Selected Reviews for The Book Woman of Troublesome Creek

“This is a story with a fantastic depiction of time and place, and people. An example of historical fiction at its best reflecting the worst things in life such as the racism that existed then…and some of the best things, the kindness of people, the importance and value of the written word, the joy that Cussy Mary got out of seeing the joy she brought to them when she delivered a book…”

“…Although I enjoyed learning about this very rare genetic condition that causes skin to have a blue hue and about the mobile libraries on mule back bringing old books and magazines to rural Appalachia, I thought the story was overly sweet and predictable, the writing clichéd and the characters insufficiently complex.”

“Katie Schorr was the narrator of the audiobook I listened to and I thought her voice suited the story. I couldn’t help but think of the bookmobile that used to visit my home when I was a child. I can’t remember the librarian’s name, but I remember her face and her kindness, and the way the bookmobile door folded back, a gateway to a multitude of worlds. Richardson’s story makes me want to pay homage to those dear ladies and to all who know the importance of getting a book into a child’s hands.”
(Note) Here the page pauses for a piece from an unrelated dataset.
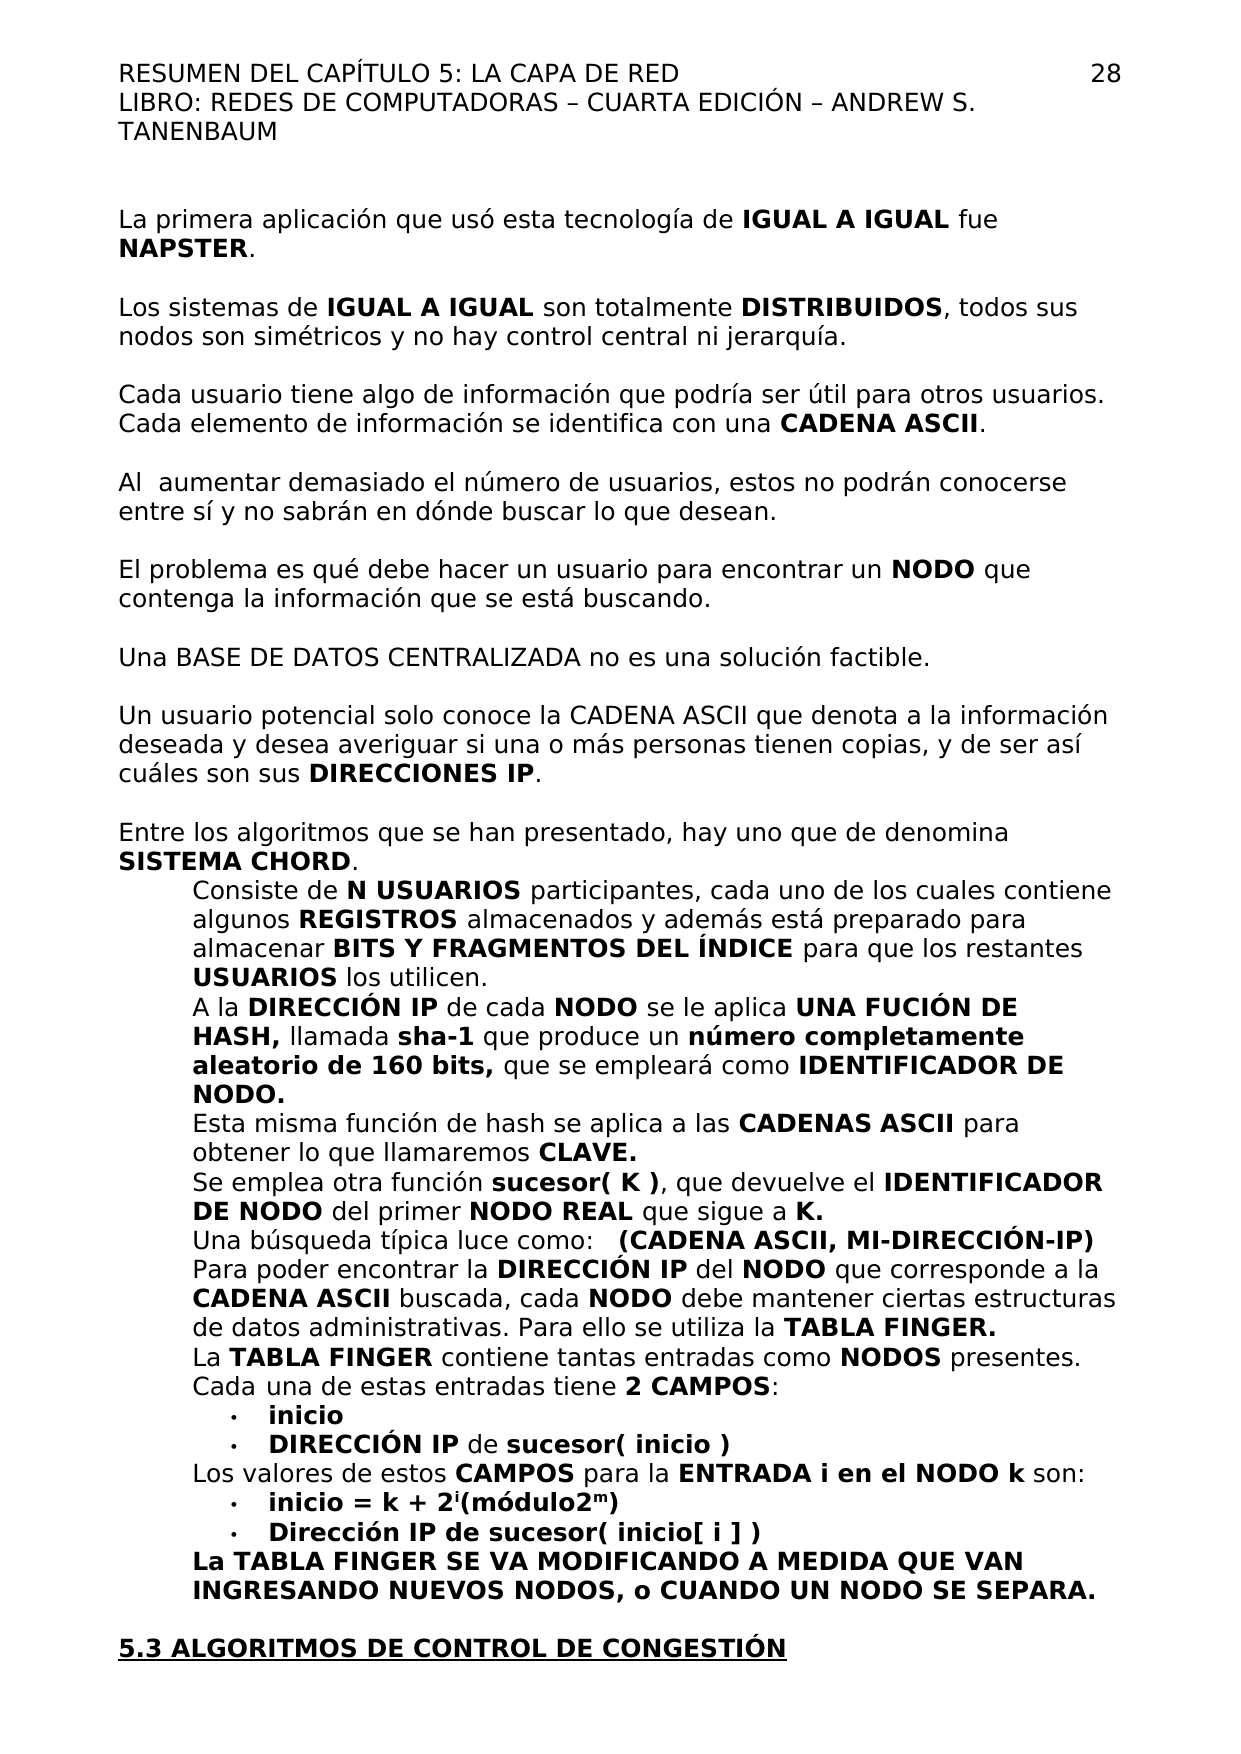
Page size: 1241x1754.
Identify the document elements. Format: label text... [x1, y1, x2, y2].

“A fictional tale inspired by real people and events steeped in Appalachian lore and history which earned my appreciation with some reservations. Sometimes a bit too melodramatic and sentimental with hateful characters a bit over the top. Then again, the rants and racial slurs directed at others seen on the news lately make me think maybe not.”


Use our guide to find dozens of book ideas for your group.

3 Books like The Book Woman of Troublesome Creek

If you simply love librarians (and who doesn’t), then be sure to check out our whole list of books featuring librarians. It features a wide range of genres. If you are keen to read more about the pack horse librarian project, we have a list of 10 books about librarians on horseback that will feed that particular itch.

If you like the whole meta thing with books that feature bookish topics, we have a whole list of books featuring books and manuscripts as the main narrative driver.

If you are also keen to explore more about how race and color are a social construct, then you may want to read Caste (by Isobel Wilkerson) or listen to Born a Crime (Trevor Noah).

If you are keen to read more fiction set during The Depression, check out our guides for The Four Winds and West With Giraffes.

The Heretic’s Daughter, Kathleen Kent

If you are interested in another tale of strong women persevering through a difficult part of American history, The Heretic’s Daughter is a great next read. This book follows a young Sarah Carrier as her family suffers through the hardships of smallpox, farming, and small minded people, only to have their family ripped apart during the Salem witch trials. Based on Kent’s own ancestor Martha Carrier, this book is powerful in its prose, emotion, and historical research.

The Giver of Stars, Jojo Moyes

If you can’t get enough of traveling librarians, The Giver of Stars is the perfect choice. This story follows a set of 5 women who join the same packhorse librarian program in Kentucky. The women navigate the dangerous terrain, bring hope and education to isolated people, and experience love and friendship through rich and fulfilling storytelling.

The Four Winds, Kristin Hannah
Set in Texas during the depression, “The Four Winds” follows Elsa Martinelli as she endures brutal hardships, family difficulties, poverty, and faces decisions that will make or break her future. This book follows historical events of the same time period as Troublesome Creek, and is told via another strong woman navigating the challenges thrust upon her by the time period and her position in life.